▶ Entries supplied:
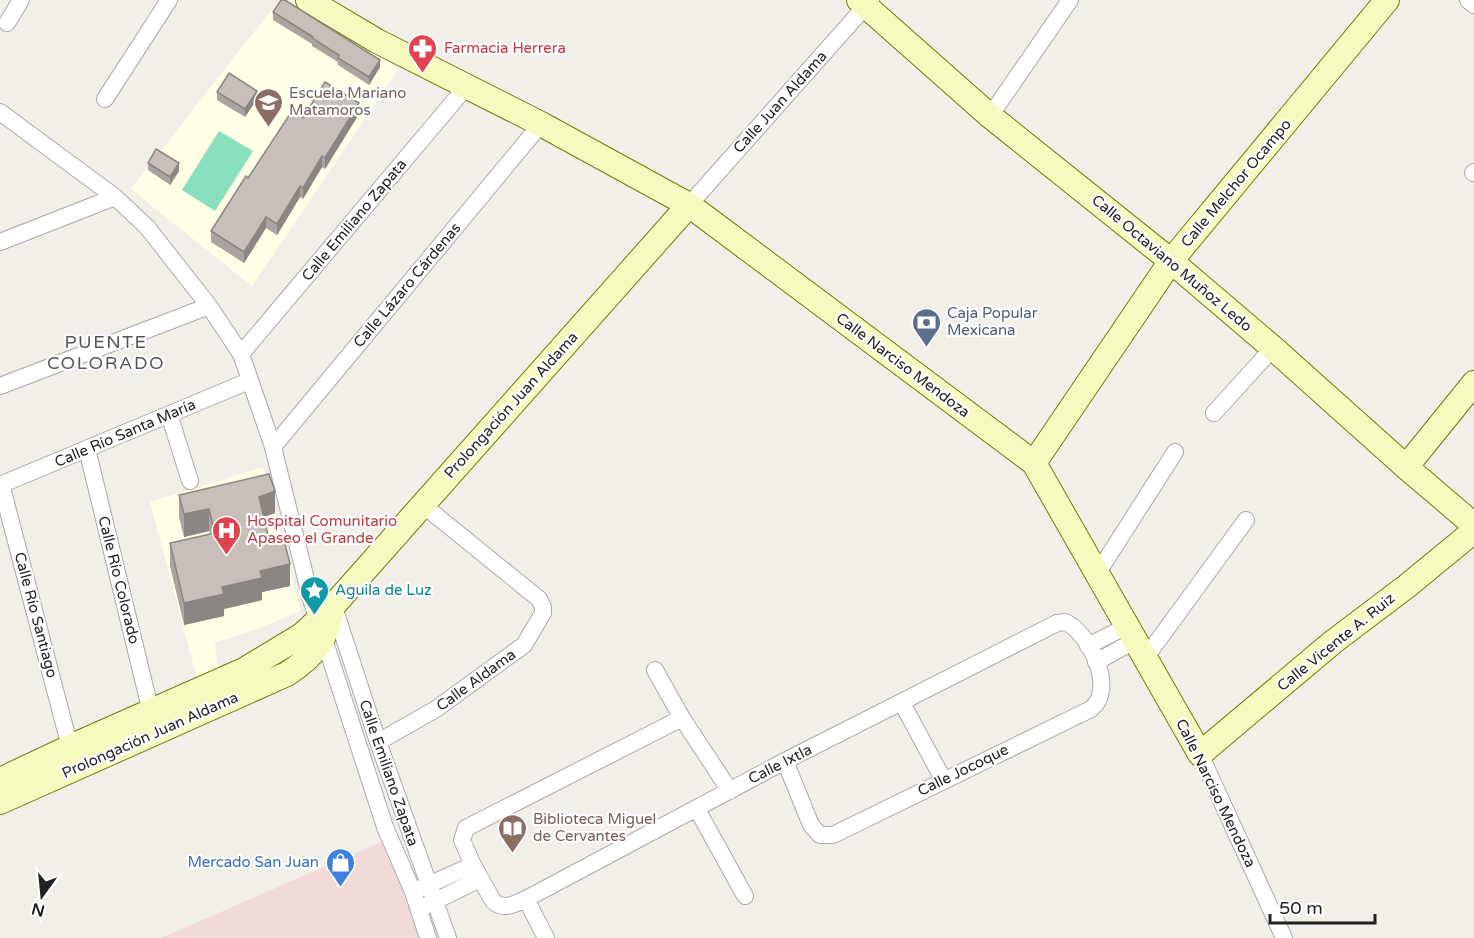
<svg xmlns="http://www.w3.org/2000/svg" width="1474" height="938" font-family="'Varela Round',sans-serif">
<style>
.commercial{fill:#f2dad9}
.education{fill:#ffffe5}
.pitch{fill:#88e0be}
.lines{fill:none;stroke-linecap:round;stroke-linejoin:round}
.street-casing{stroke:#a9a9a9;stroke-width:18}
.secondary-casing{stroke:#707d05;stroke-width:26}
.street{stroke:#fff;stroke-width:16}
.secondary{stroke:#f7fabf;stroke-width:24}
.wall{fill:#aba49e}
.shaded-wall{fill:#8b8681}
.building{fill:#c7bfb8;stroke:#8b8681;stroke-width:1.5}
.labels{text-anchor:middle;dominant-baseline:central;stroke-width:4.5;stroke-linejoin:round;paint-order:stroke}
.health-label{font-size:15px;fill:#be3a42;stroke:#fff;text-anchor:start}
.education-label{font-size:15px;fill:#785e54;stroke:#fff;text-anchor:start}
.street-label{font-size:15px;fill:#222;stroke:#fff}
.service-label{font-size:15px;fill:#4e5e75;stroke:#fff;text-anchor:start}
.culture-label{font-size:15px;fill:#0d838f;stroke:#fff;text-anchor:start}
.shop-label{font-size:15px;fill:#366cbe;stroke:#fff;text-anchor:end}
.quarter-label{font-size:18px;letter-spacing:1.5px;fill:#555;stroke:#fff}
</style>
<rect width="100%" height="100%" fill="#f2efe9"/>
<path class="commercial" d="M388,839L424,938H161Z"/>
<path class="education" d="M279,0H290L399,68L252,286L131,189Z
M263,467L301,611L254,630L214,643L218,668L197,678L150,502Z"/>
<path class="pitch" d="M219,131L253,151L215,211L182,190Z"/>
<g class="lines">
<defs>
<path id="street" d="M1468,0L1474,5
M7,23L21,0
M105,99L169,0
M0,112L115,197L147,227L209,306L241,354L273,447L311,599L385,827L413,892L428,938
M990,116L1070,0
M1473,173L1474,172
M689,205L871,0
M0,242L115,197
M241,354L466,87
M0,386L209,306
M1214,413L1273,348
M169,414L190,481
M273,447L541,124
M87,449L151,712
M1,484L70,747
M0,485L249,381
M1097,574L1175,452
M334,607L378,742L448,938
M1088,646L1127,626
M1146,657L1246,520
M1096,662L1136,640
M655,670L682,718L730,791
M902,703L943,779
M682,718L466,828L462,840L473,865L493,901C503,911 515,904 526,899L785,761L1057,623L1065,622C1089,632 1117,689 1091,709L833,835H820L811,825L785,761
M378,742L436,709L524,645L543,613V607L539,599L423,505
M1200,754L1284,938
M697,809L745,896
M419,889L473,865
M526,899L546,938
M427,905L480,879"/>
<path id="secondary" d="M308,0L377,41L541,124L689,205L1034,463L1200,754L1333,642L1407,586L1474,531
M859,0L990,116L1171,261L1273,348L1406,467L1474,525
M1034,463L1171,261L1387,0
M1406,467L1474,383
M0,780L70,747L244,670L302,635L333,606L689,205
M0,802L287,674C316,655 327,639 333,606"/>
</defs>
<use href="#street" class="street-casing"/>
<use href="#secondary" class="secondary-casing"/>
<use href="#street" class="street"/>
<use href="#secondary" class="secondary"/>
</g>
<path class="wall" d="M273,12L380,67L369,85L338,65V62L312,46V44L273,20Z
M217,92L257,99L245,117L217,100Z
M359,114L325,169L322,167L303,199L300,197L277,235L266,228L244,263L211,242V231L248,178L303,118Z
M148,163L179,171L170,185L148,170Z
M179,495L275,513L264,517L269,539L290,586L262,592V600L224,609V616L184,625L170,566V543L210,534L209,531L184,537L179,517Z"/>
<path class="shaded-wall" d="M380,60V67L369,85V77Z
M257,91V99L245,117V109Z
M359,103V114L325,169V158Z
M322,156V167L303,199V188Z
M179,163V171L170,185V177Z
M300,186V197L277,235V224Z
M266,217V228L244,263V252Z
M275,491V513L259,519V497Z
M209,509V531L184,537V514Z
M290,564V586L262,592V600L224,609V616L184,625V603L260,571Z"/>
<path class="building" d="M281,0H285L380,60L369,77L338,58L339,55L312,38L313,37L273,12Z
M229,73L257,91L245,109L217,92Z
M325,82L359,103L325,158L322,156L303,188L300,186L277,224L266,217L244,252L211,231L246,176L248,178L292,111L303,118Z
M156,149L179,163L170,177L148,163Z
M269,474L275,491L259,497L269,539L283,536L290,564L260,571L262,578L222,587L224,594L184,603L170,543L215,533L209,509L184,514L179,495Z"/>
<defs>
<symbol id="pharmacy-pin" viewBox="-11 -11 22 30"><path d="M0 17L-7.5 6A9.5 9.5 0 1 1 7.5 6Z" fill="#e0444e" stroke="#fff"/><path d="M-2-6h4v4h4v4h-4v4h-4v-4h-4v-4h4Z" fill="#fff"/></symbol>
<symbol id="school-pin" viewBox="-11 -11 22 30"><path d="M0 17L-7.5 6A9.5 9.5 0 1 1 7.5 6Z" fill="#8d6e63" stroke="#fff"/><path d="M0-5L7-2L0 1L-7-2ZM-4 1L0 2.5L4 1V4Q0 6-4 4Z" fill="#fff"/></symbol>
<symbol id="bank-pin" viewBox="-11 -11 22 30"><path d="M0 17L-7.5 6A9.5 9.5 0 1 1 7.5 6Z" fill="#5c6f8a" stroke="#fff"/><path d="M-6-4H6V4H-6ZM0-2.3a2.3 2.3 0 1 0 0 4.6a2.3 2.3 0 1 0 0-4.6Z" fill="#fff"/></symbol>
<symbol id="hospital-pin" viewBox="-11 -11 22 30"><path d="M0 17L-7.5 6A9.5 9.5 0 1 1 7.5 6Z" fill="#e0444e" stroke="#fff"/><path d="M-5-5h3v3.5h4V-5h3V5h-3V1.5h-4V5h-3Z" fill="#fff"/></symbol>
<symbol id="sight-pin" viewBox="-11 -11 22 30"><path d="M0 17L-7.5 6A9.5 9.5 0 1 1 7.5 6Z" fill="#0f9aa8" stroke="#fff"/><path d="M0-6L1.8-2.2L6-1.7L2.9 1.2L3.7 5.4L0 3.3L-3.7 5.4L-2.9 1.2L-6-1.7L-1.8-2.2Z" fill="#fff"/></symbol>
<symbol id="library-pin" viewBox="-11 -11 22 30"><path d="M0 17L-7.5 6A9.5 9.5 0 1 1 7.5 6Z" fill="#8d6e63" stroke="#fff"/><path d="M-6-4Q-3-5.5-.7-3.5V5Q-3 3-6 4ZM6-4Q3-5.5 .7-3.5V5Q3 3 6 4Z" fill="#fff"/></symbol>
<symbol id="shop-pin" viewBox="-11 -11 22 30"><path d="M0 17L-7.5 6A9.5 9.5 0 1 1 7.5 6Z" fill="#3f7fe0" stroke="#fff"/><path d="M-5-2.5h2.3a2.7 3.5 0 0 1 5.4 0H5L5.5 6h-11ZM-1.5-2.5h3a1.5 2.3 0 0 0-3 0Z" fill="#fff"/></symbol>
</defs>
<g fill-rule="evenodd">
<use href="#pharmacy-pin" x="406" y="32" width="33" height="45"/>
<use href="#school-pin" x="252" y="86" width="33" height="45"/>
<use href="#bank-pin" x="910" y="306" width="33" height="45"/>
<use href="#hospital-pin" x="210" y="514" width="33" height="45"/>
<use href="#sight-pin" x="298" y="574" width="33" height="45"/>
<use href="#library-pin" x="496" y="812" width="33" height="45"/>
<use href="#shop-pin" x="324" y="846" width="33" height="45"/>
</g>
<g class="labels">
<g class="health-label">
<text x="444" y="48">Farmacia Herrera</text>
<text x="247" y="521">Hospital Comunitario<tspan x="247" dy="17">Apaseo el Grande</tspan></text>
</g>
<g class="education-label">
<text x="289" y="93">Escuela Mariano<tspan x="289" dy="17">Matamoros</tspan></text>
<text x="533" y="819">Biblioteca Miguel<tspan x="533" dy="17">de Cervantes</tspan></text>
</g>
<g class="street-label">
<text transform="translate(780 102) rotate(-48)">Calle Juan Aldama</text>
<text transform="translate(1236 183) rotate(-50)">Calle Melchor Ocampo</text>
<text transform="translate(354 220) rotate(-50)">Calle Emiliano Zapata</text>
<text transform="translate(1172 263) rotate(40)">Calle Octaviano Muñoz Ledo</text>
<text transform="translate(407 285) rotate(-50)">Calle Lázaro Cárdenas</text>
<text transform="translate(903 365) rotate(37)">Calle Narciso Mendoza</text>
<text transform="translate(511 405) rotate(-48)">Prolongación Juan Aldama</text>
<text transform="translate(125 433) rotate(-23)">Calle Río Santa María</text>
<text transform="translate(119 580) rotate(76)">Calle Río Colorado</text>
<text transform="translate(36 615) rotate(75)">Calle Río Santiago</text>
<text transform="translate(1336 642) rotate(-39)">Calle Vicente A. Ruiz</text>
<text transform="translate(476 680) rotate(-36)">Calle Aldama</text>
<text transform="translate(150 735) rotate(-24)">Prolongación Juan Aldama</text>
<text transform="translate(780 764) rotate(-27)">Calle Ixtla</text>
<text transform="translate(963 770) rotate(-26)">Calle Jocoque</text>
<text transform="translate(389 773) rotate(71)">Calle Emiliano Zapata</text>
<text transform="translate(1216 793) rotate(64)">Calle Narciso Mendoza</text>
</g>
<g class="service-label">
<text x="947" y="313">Caja Popular<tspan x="947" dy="17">Mexicana</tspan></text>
</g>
<g class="culture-label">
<text x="335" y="590">Aguila de Luz</text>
</g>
<g class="shop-label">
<text x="319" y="862">Mercado San Juan</text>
</g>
<g class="quarter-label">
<text x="106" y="342">PUENTE<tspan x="106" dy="21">COLORADO</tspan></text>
</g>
</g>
<g transform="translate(42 896) rotate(195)" stroke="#ffffff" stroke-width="4.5" paint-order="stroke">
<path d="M0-4.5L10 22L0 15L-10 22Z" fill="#222222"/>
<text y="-9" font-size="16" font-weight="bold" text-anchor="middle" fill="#222222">N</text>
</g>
<path d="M1270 914v9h105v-9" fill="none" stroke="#222222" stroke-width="3"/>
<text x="1279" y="914" font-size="18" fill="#222222" stroke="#ffffff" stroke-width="4.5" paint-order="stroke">50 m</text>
</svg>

▶ Exercise brief: Find the string "lines" in the listing and return every line that holds it.

▶ Written answer:
.lines{fill:none;stroke-linecap:round;stroke-linejoin:round}
<g class="lines">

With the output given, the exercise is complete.